Excerpted passage -
__________

WASHINGTON, July 30, 2014 – The White House Council of Economic Advisors released a report Tuesday detailing potential consequences of inaction on climate change and called for action to curb global warming.


In the report – The Cost of Delaying Action to Stem Climate Change – the administration said the financial costs of hitting a specific climate target would increase “approximately 40 percent for each decade of delay.”

“Taking meaningful steps now sends a signal to the market that reduces long-run costs of meeting the target,” the report said. “The longer the delay, the more difficult it becomes to hit a climate target.”

The report said that since climate change is expected to accelerate, mitigation costs associated with the phenomenon will also increase proportionately. And delays in dealing with the factors that cause global warming will only make the problem harder to solve.

In concert with the report, several companies announced steps they will take under the White House Climate Data Initiative, using open government data to make U.S. and global food systems “more resilient against the impacts of climate change.” In all, 27 private sector companies or groups pledged to use the data, albeit in different ways.

Monsanto, for example, promised to create a program that will make it possible for scientists to understand how climate and water-availability challenges will impact crop productivity, and the Michigan Agri-Business Association said it will create a state mapping system to aggregate soil, water, meteorological, and infrastructure data to help producers plan future agricultural activities in response to climate change.

In May, the Obama administration released the National Climate Assessment (NCA), which it said confirmed that climate disruptions to agriculture have been increasing and are projected to increase in severity over the course of the current century. The administration also expressed concerns for the consequences climate change might have on global and national food security.

“While some U.S. regions and some types of agricultural production will be relatively resilient to climate change over the next 25 years or so, others will increasingly suffer from stresses due to extreme heat, drought, disease, and heavy downpours,” the NCA says.

__________

[Stored items from a collection]
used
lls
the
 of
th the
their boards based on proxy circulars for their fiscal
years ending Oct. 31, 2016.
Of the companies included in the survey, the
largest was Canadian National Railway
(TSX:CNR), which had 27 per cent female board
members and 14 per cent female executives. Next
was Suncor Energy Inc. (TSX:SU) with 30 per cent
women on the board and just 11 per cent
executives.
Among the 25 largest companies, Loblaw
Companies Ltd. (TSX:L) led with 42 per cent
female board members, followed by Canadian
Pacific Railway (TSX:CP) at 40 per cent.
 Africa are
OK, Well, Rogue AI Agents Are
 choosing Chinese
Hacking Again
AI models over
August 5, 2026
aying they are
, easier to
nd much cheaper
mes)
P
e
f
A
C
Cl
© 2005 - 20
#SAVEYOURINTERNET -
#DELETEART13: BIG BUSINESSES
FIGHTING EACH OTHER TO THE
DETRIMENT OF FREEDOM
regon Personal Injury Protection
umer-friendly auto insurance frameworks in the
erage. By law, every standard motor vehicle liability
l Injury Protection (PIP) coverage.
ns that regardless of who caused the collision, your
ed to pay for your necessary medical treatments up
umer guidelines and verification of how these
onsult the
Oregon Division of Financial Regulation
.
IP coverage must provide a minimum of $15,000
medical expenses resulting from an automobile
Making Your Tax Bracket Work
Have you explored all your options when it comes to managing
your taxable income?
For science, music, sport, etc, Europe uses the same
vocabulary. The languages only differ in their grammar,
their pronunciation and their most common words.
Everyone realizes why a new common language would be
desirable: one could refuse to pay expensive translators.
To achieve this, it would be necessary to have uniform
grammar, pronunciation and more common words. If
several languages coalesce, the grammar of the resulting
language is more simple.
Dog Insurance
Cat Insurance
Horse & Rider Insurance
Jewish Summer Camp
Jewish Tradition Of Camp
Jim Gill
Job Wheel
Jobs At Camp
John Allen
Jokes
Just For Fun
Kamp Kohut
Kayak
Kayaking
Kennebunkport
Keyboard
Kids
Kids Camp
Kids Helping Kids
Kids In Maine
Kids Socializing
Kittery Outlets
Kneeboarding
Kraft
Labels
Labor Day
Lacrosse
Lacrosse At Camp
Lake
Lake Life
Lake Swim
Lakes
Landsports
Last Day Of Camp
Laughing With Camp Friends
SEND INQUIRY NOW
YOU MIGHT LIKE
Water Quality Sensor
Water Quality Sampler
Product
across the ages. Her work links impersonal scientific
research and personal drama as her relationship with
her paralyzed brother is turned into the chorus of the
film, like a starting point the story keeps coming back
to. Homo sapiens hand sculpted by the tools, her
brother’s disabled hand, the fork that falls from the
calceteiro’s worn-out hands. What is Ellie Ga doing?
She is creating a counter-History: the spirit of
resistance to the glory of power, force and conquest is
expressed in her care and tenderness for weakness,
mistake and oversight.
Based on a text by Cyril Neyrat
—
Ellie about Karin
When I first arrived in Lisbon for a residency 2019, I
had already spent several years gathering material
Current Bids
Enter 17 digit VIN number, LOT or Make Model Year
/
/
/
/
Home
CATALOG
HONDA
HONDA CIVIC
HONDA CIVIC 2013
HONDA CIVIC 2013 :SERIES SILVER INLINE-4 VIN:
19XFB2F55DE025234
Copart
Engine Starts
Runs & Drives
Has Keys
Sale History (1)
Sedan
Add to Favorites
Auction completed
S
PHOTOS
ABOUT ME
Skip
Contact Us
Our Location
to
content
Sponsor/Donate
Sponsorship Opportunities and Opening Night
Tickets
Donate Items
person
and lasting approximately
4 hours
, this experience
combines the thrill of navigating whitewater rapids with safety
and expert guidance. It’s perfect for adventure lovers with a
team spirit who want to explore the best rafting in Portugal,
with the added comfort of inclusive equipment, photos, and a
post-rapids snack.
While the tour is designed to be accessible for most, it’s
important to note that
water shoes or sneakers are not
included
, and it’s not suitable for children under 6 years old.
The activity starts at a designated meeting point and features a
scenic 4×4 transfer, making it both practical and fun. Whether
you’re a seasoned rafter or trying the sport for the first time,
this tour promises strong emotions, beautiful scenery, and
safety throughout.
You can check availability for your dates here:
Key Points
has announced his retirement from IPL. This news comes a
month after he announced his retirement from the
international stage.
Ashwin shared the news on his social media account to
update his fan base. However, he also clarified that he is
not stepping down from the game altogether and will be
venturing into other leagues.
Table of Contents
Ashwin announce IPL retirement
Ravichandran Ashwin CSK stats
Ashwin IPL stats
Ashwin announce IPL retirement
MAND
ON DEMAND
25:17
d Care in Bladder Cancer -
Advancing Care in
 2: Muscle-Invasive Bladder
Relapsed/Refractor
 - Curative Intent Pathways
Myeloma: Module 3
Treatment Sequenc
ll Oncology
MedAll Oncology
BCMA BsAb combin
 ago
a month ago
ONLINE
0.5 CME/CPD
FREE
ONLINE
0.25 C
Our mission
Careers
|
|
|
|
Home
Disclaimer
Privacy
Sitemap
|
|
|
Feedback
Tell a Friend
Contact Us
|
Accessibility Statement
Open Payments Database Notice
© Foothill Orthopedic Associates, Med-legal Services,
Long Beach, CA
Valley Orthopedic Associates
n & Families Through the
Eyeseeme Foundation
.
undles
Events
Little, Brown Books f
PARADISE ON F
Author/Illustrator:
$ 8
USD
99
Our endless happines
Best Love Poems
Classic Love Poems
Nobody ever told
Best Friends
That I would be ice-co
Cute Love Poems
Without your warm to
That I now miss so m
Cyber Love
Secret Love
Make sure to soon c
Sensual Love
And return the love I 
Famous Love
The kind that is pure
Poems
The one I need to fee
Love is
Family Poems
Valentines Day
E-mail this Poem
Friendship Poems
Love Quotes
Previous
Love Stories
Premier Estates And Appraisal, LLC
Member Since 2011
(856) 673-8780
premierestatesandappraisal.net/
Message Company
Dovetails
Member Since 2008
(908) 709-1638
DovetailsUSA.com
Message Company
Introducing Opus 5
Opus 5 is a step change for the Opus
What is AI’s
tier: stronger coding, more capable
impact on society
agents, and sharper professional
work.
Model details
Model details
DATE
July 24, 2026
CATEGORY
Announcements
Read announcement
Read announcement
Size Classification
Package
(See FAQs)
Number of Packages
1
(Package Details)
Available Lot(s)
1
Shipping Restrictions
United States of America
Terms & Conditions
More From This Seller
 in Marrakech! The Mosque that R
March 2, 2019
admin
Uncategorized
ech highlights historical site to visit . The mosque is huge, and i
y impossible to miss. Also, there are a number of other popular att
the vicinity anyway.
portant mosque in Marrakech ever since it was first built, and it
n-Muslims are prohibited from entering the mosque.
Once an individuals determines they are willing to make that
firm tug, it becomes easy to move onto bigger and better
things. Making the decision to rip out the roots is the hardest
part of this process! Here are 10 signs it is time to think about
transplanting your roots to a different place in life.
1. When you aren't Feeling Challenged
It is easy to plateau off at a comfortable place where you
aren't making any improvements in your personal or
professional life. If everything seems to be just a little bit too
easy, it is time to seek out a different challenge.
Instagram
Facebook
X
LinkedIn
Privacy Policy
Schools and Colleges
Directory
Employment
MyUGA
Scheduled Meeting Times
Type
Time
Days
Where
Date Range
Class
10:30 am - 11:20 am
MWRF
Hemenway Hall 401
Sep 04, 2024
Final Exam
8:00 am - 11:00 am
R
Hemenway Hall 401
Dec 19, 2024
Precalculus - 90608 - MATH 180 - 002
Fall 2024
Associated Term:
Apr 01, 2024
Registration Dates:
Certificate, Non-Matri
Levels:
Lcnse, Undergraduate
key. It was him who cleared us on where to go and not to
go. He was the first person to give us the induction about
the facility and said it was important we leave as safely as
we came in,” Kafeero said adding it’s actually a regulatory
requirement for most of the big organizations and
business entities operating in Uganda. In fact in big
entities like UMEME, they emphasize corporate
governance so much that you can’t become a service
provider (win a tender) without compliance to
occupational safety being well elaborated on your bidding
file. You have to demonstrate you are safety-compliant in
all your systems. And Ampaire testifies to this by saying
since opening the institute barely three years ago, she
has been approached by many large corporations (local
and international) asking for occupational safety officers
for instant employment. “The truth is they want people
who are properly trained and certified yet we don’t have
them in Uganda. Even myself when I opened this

__________

Tasks and exercises -
A – In the article on the White House climate report, by roughly what percentage does the cost of hitting a specific climate target increase for each decade of delay?
B – Continue the article on the White House climate report after its final sentence.

Exercise answers -
A – Approximately 40 percent.

B –
On Tuesday, it seemed like the topic of climate change was surfacing everywhere. The Senate Budget Committee focused on the fiscal consequences of climate change, a Senate Environment and Public Works Subcommittee examined threats posed by climate change and the Environmental Protection Agency held its first hearing on its proposed climate rule for existing power plants.

Sen. Debbie Stabenow, D-Mich., the chair of the Agriculture Committee, said weather-induced hardships are not new for producers, but climate data is showing something different.

“(The weather is) more intense, it’s more volatile, it’s longer term,” Stabenow said, referencing testimony heard in her committee. “It’s not that we’ve never had storms, but the storms are different now and more intense and causing more damage.”

Mindy Lubber, the president of Ceres, a non-profit group that advocates for sustainability leadership, pointed to statistics that show the impact of climate change on agriculture. Lubber said the multi-year drought in the Southwest has decimated the nation’s cattle herd, increasing beef costs and hurting many involved in the industry.

“When agriculture dies and cattle die, it’s not only increased costs to all of us at our homes, grocery stores, and restaurants, it’s lost jobs,” Lubber said.

Bjorn Lomborg, director of the Copenhagen Consensus Center, acknowledged the impact of climate change, but cautioned the committee not to enact environmental policy that would prove more costly than the problem itself.

“We need to get very careful legislation. In some ways, we can use the European Union as a good example of how not to do that,” Lomborg, a native of Denmark, said, pointing to the EU’s 29 different carbon taxes in effect. “They have managed to make an incredibly inefficient climate program.”

Lomborg said he had “good estimates” that said EU costs were at least twice what they needed to be. He advised members of the committee to think about whether it was best to act now or wait and allow better technologies to develop that would make climate change easier to solve.

“There’s not just costs from inaction, there’s also costs from action, and we need to make sure that we make smart decisions . . . that will actually make us better off,” Lomborg said.